GERÇEK DEVRİMCİ: YALNIZ ARDIÇ
Haydi!
Kalk ve içine sinmeyen,
İçine sinmediğin her şeye karşı
Bir devrim yap.
Haydi!
Kalk ve Allah’ı sana uzaklaştıran,
Allah’a giden yolları kapatan her şeye
Cesurca kafa tut.
Ve şimdi sus!
Sessizliği dinle ve sessizliğe karşı haykır,
Zulme sessiz kalanların sessizliğini devir,
İşte o zaman gerçek devrimci olursun.
Devrim veya devrimci kelimeleri birçok ideolojinin merkezine oturttuğu bir kavramdır. Bu sebeple bu kavrama toplumun birçok yerinde sıkça rastlanmaktadır. Devrim olgusu bu aralar benim de ilgimi çekmeye başlamıştı. Okulda birçok arkadaşın sürekli elinde taşıdığı birkaç kitap vardı. İlk işim o kitapları sipariş vermek olmuştu. Babamdan gizli bir şekilde arkadaşım üzerinden sipariş verdiğim kitaplarım gelmişti. Kitapların elime ulaşmasının hafta sonuna denk gelmiş olması iyi bir fırsat olmuştu. Hafta sonunu odamda kitap okuyarak geçirdim. Kitap okumayı seviyorum, bu okuduklarım ise beni ayrıca heyecanlandırmıştı. Bu kitaplar farklıydı. Düşünce dünyama ters ve aile yaşantımdan uzak olan fikirler barındırmaktaydı. Okuduğum çoğu şeyi not aldım, üzerine düşündüm ama tartışacak birini bulamadım. Kendi içimde bunun tartışmasını yapıyordum. Bu düşünceler içindeyken babamın “Nuri oğlum iyi misin?” sesi ile irkildim. Hemen masamdaki kitapları gizlemeye çalıştım ve panikle “baba ne zaman odaya geldin?” diye sordum.
- Oğlum kendini okumaya o kadar kaptırmışın ki defalarca kapıyı çalmama rağmen duymadın. Annen iki gündür vaktini odanda geçirdiğini söyleyince ben de merak ettim. Sana defalarca seslendim ama duymadın. Odaya girince gördüğüm manzara duruma açıklık getirdi. Devrim ve devrimci… Desene bazı şeylerin zamanı gelmiş, sen de artık sessizliğe karşı başkaldırmaya hazırsın.
Babamın sözleri karşısında nasıl tepki vereceğimi bilemedim. Ben babamdan daha sert bir tepki bekliyordum. Çünkü devrimci kelimesini daha çok sol görüşü savunan aykırı kişilerin ağzından duymuştum. Muhafazakâr olan kişilerin ağzından duymuşluğum pek yoktu. Üzerimdeki çekingenliği de atarak daha cesur bir şekilde babama dönerek konuşmaya başladım.

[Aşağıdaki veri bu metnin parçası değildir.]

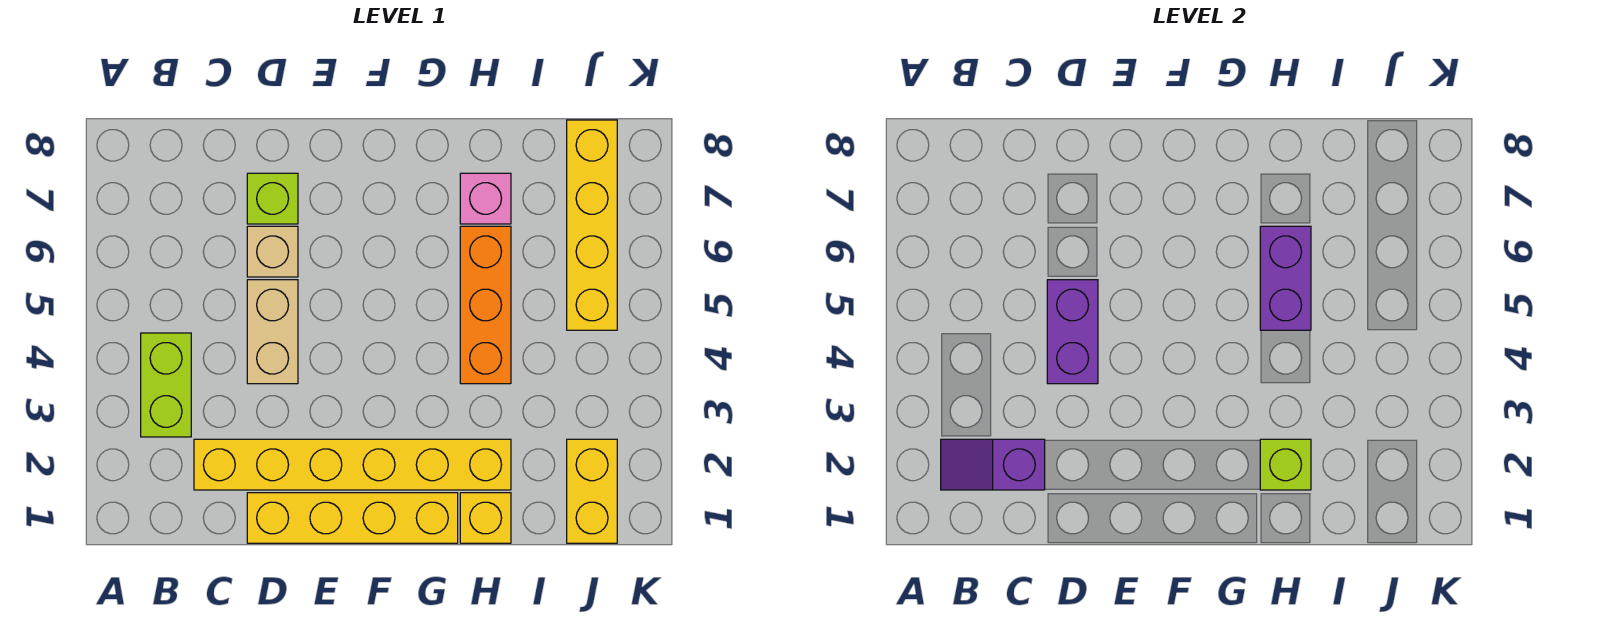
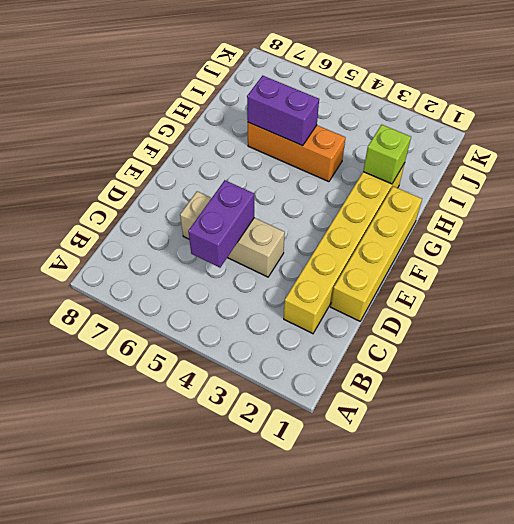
purple brick C5:D5 level 2 -> purple brick D4:D5 level 2
none -> lime brick B3:B4 level 1
none -> lime brick D7 level 1
none -> yellow brick H1 level 1

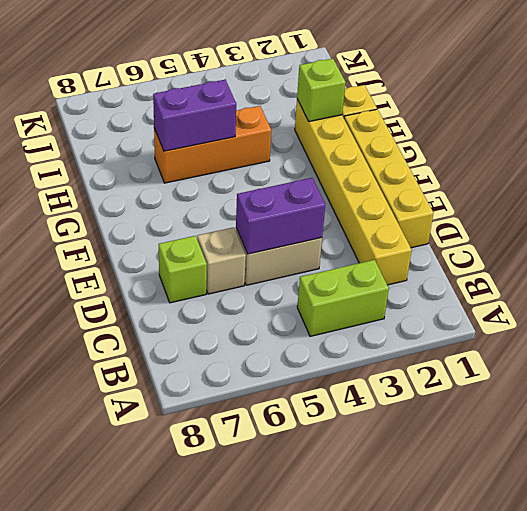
none -> pink brick H7 level 1
none -> yellow brick J1:J2 level 1
none -> yellow brick J5:J8 level 1

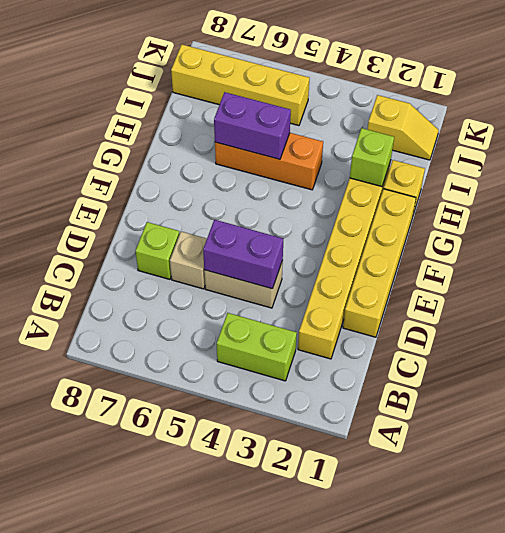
yellow slope J1:J2 level 1 top 2 -> yellow brick J1:J2 level 1
none -> pink brick H7 level 1
none -> purple slope B2:C2 level 2 top C

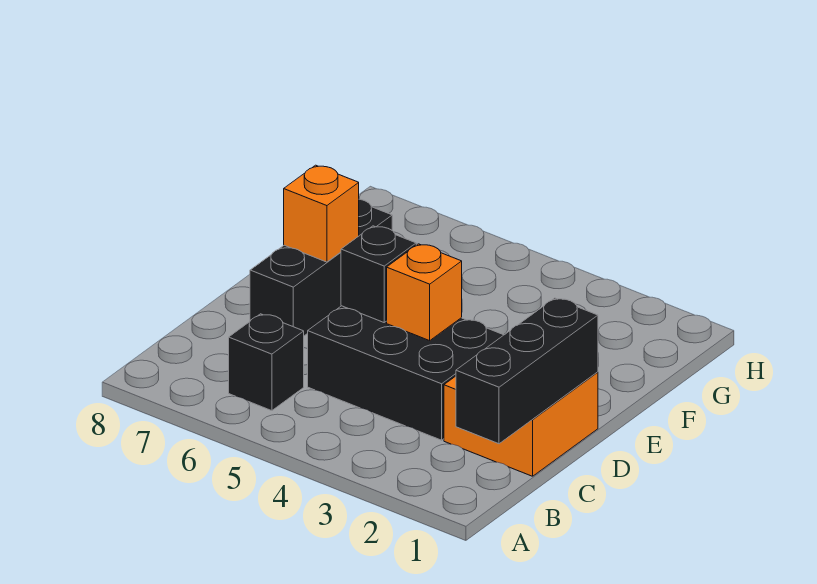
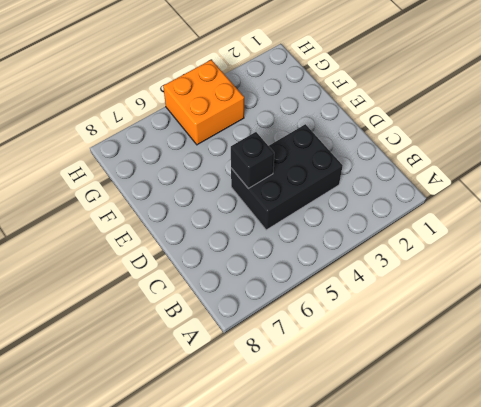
orange brick G4:H5 level 1 -> orange brick C1:D2 level 1
none -> black brick B6 level 1
none -> black brick D7:F7 level 1

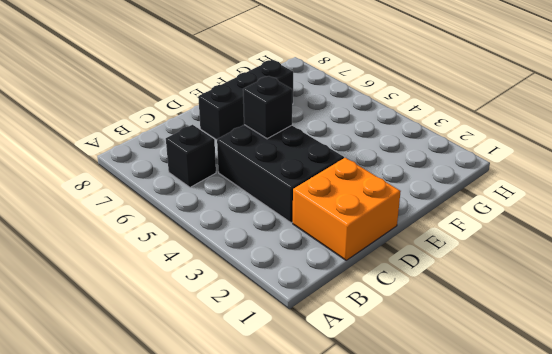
none -> black brick B1:D1 level 2
none -> orange brick D4 level 2

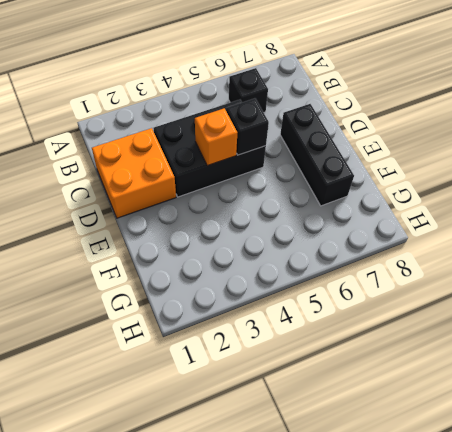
none -> black brick B1:D1 level 2
none -> orange brick E7 level 2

- Baba devrim ile ilgili kitapları okuyorum diye bana kızmadın mı?
- Neden kızayım oğlum? Başkaldırı, insanı diğer varlıklardan ayıran bir özelliktir. İnsanın var olan düzeni veya bulunduğu ortamdaki düzeni beğenmeyerek bunu değiştirmeye çalışması kadar normal hiçbir şey yoktur. Hatta hoşuma bile gitti.
- Baba doğrusunu söylemek gerekirse bu sözleri senden beklemiyordum, tepkinden korkuyordum. O yüzden gizliden gizliye bu kitapları okuyorum.
- Oğlum, devrim kötü bir şey değildir. Yalnız neyi devirmeye çalıştığına dikkat etmek gerekir. Bununla birlikte haksızlık karşısında sessiz kalmayarak, buna karşı duruşunun nasıl olduğu önemlidir. Mademki devrime merak saldın, seni yarın gerçek bir devrimci ile tanıştırmak isterim. Hatta adını koyarken ahlakının da ismini aldığın bu şahsiyete çekmesi için dua etmiştim, sanırım artık tanışmanızın zamanı geldi. Haydi, şimdi uyu yarın sabah namazı sonrası seni bir yere götüreceğim ve oradan da okula bırakırım.
Babam konuştukça benim şaşkınlığım daha da artıyordu. Gerçek bir devrimci ile tanışmak nasıl olacaktı. İsmimi dedemden aldım diye biliyorum. İyi de dedem devrimci değildi ki! Ya da devrimciydi de ben mi bilmiyordum. Sanrım babam yarın beni dedemin mezarına götürecek. Bu düşünceler içinde babama sadece “ tamam baba” diyebildim. Babam gittikten sonra babamla olan konuşmalarımızı düşünürken uyuya kaldım.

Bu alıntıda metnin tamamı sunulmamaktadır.